One origin of the interest in the learning and education of people with severe hearing impairment came from Francis Bacon’s (1561-1626). call for codifying and classifying elements of sensed nature so they could be best learned and understood. Bacon’s emphasis on learning through the senses led to an educational movement that began with sense training.
The effort to sense the elements of nature led to the puzzling question of how, if one did not have full access to nature through the senses, one would experience and understand reality. This puzzle led to an effort to find out whether those deprived of hearing could learning language through visually based means such as signing or writing or gesturing.
For example, Juan Pablo Bonet (1579-1633) in his book on The reduction of letters and the art of teaching the mute to speak, advocated using a one-handed manual alphabet. In his book on the “reduction of letters” he argued that speech should be taught by teaching the sounds associated with the letters and signs of the alphabet (Moores, 1978, p. 36-7)

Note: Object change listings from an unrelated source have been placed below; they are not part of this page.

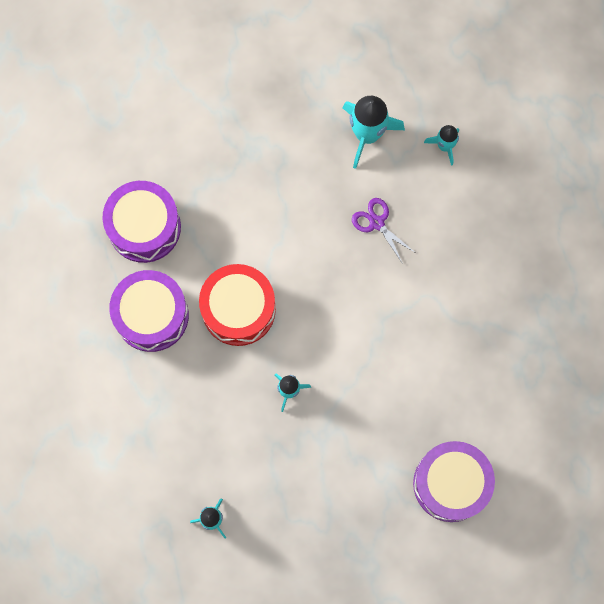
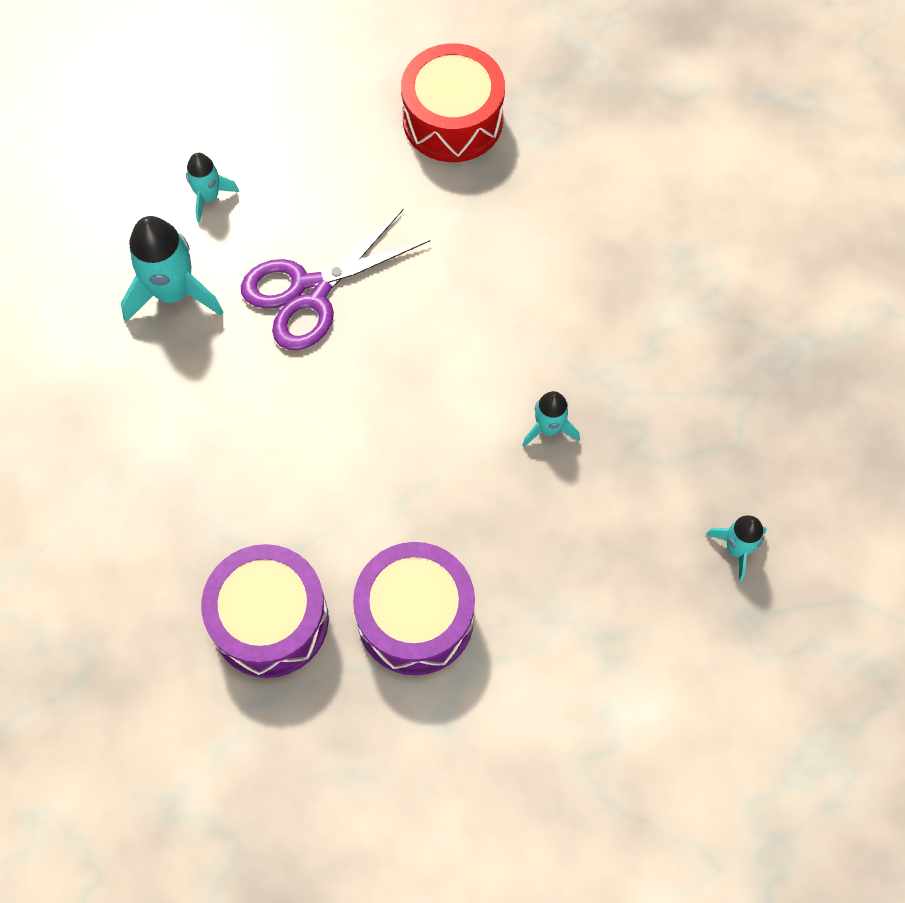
camera: 85 degrees left, 10 degrees down
(238, 309) = (419, 489): red drum -> red drum (453, 119)
(377, 223) = (310, 292): purple scissors -> purple scissors, size x1.83
(451, 483) = (691, 235): purple drum -> none

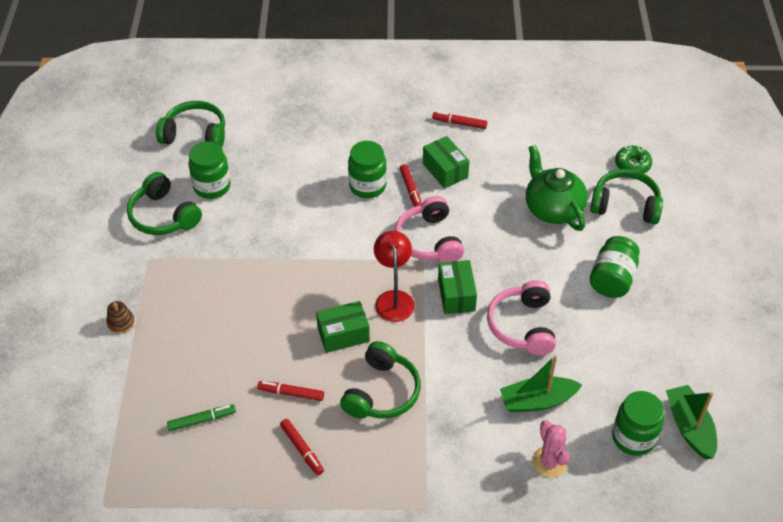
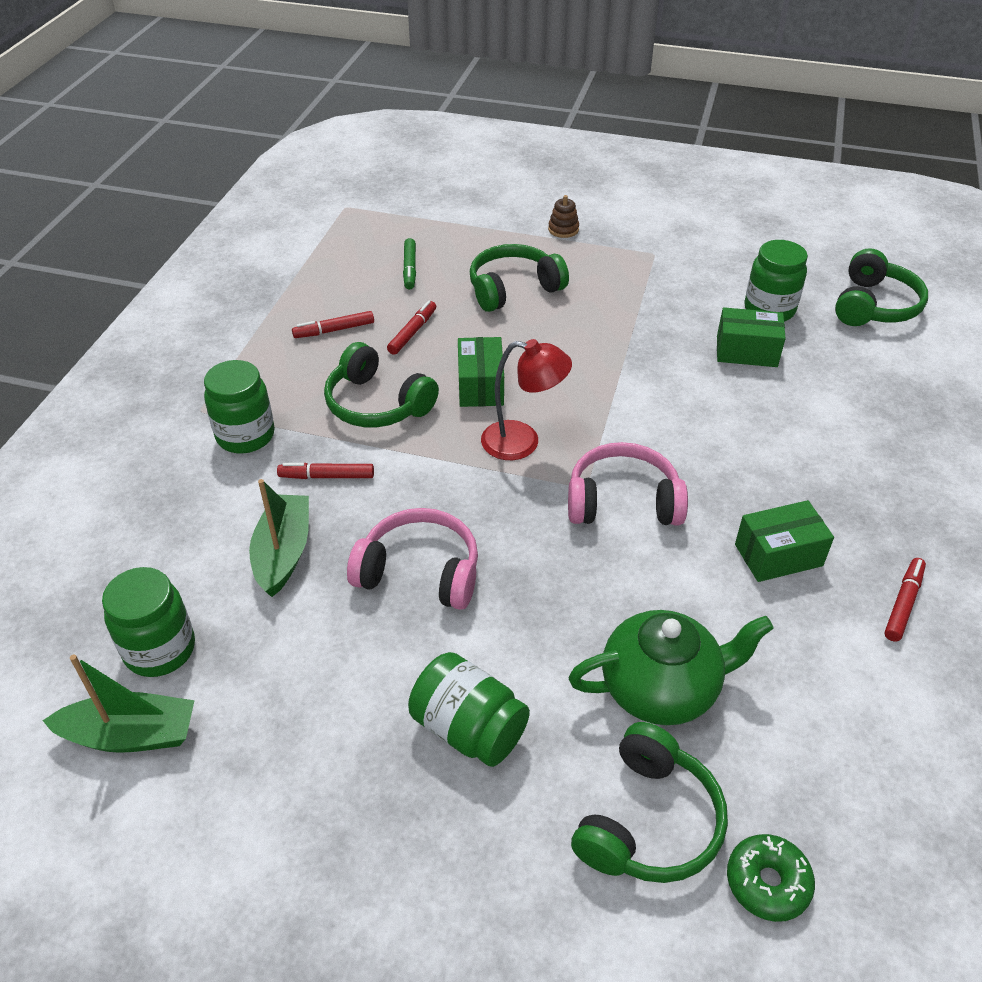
camera: 105 degrees right, 5 degrees down
(163, 216) = (722, 269): green headphones -> green headphones (513, 289)
(367, 186) = (752, 455): green jar -> green jar (245, 436)
(411, 190) = (737, 502): red marker -> red marker (327, 476)
(456, 295) = (506, 509): green box -> green box (746, 351)
(549, 462) = (185, 539): pink cactus -> none

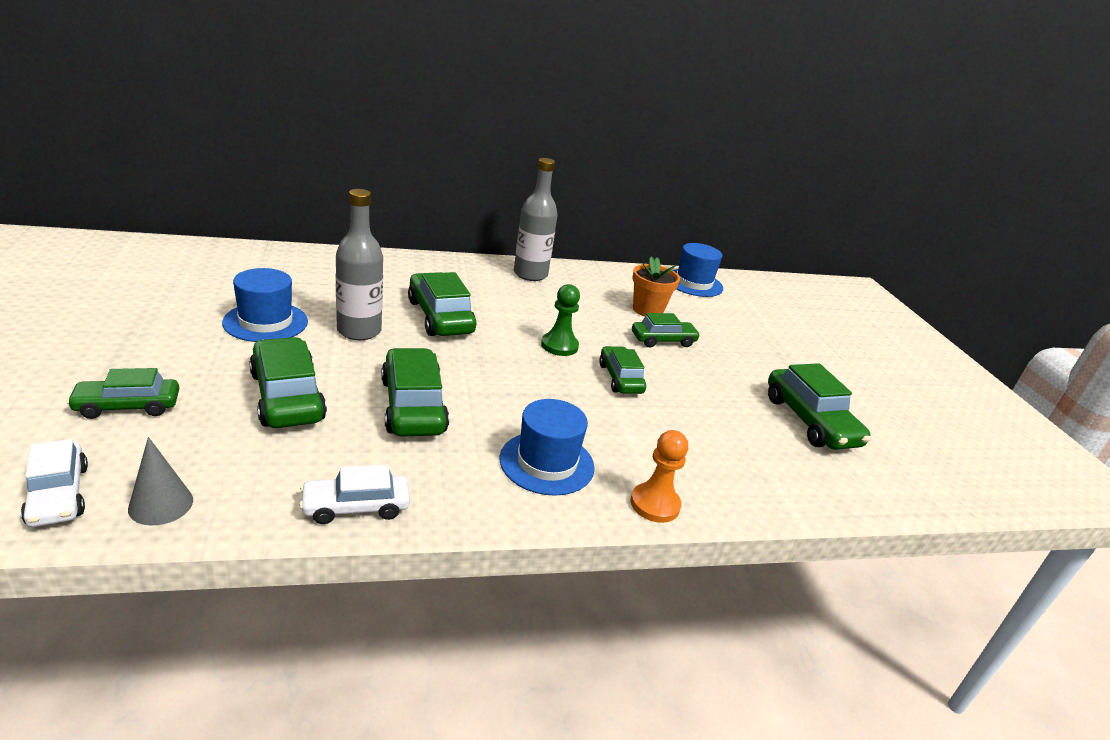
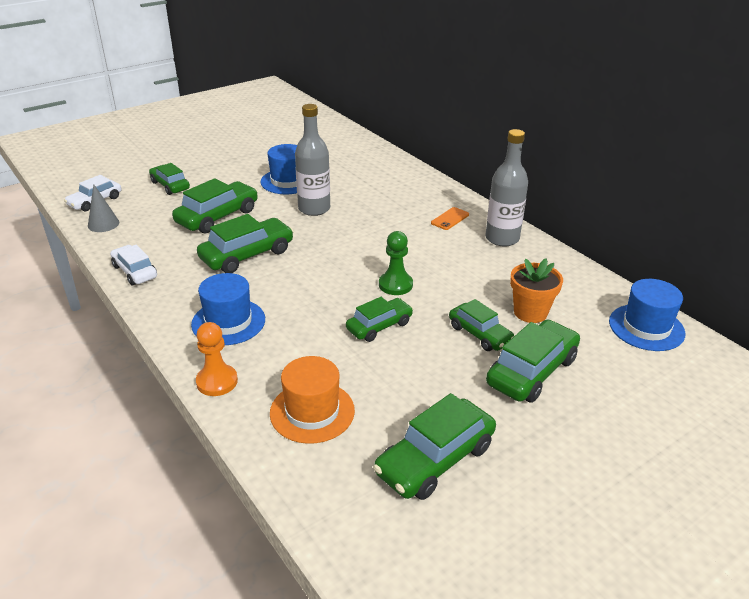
camera: 70 degrees right, 5 degrees up
(440, 317) = (372, 227): green car -> green car (532, 371)
(471, 279) = (450, 219): none -> orange phone
(730, 459) = (312, 412): none -> orange hat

William Holder (1616-1698) took another visual teaching approach, that of written language, and used it to teach a deaf student to speak. In 1659, he began teaching letters to Alexander Popham, a young deaf boy. He first taught his student to copying letters of the alphabet. Once the letters were learned, he had Popham pronounce each letter, using a two handed alphabet, with letters located in different positions on the hand. He used a “distinctive features” approach to teach speech reading, relying on context to differentiate sounds from one another.
The letters on the hand was also adopted by George Dalgarno (1628-1687) who advocated finger spelling for training the deaf. He went the further step anticipating today’s universal design movement, by recommending that his manual alphabet be taught to all children and that it be included in the hornbook, a classroom textbook used by regular teachers. Dalgarno’s alphabet involved the use of two hands. The letters were on the fingertips and palms of one hand, and touched by the finger or thumb of the other hand. Dalgarno was among the first to assert that deaf children have normal learning abilities.
These advances presupposed that those with severe hearing impairments who were also mute as a result were, nonetheless, intelligent and capable of learning language with the right educational experiences.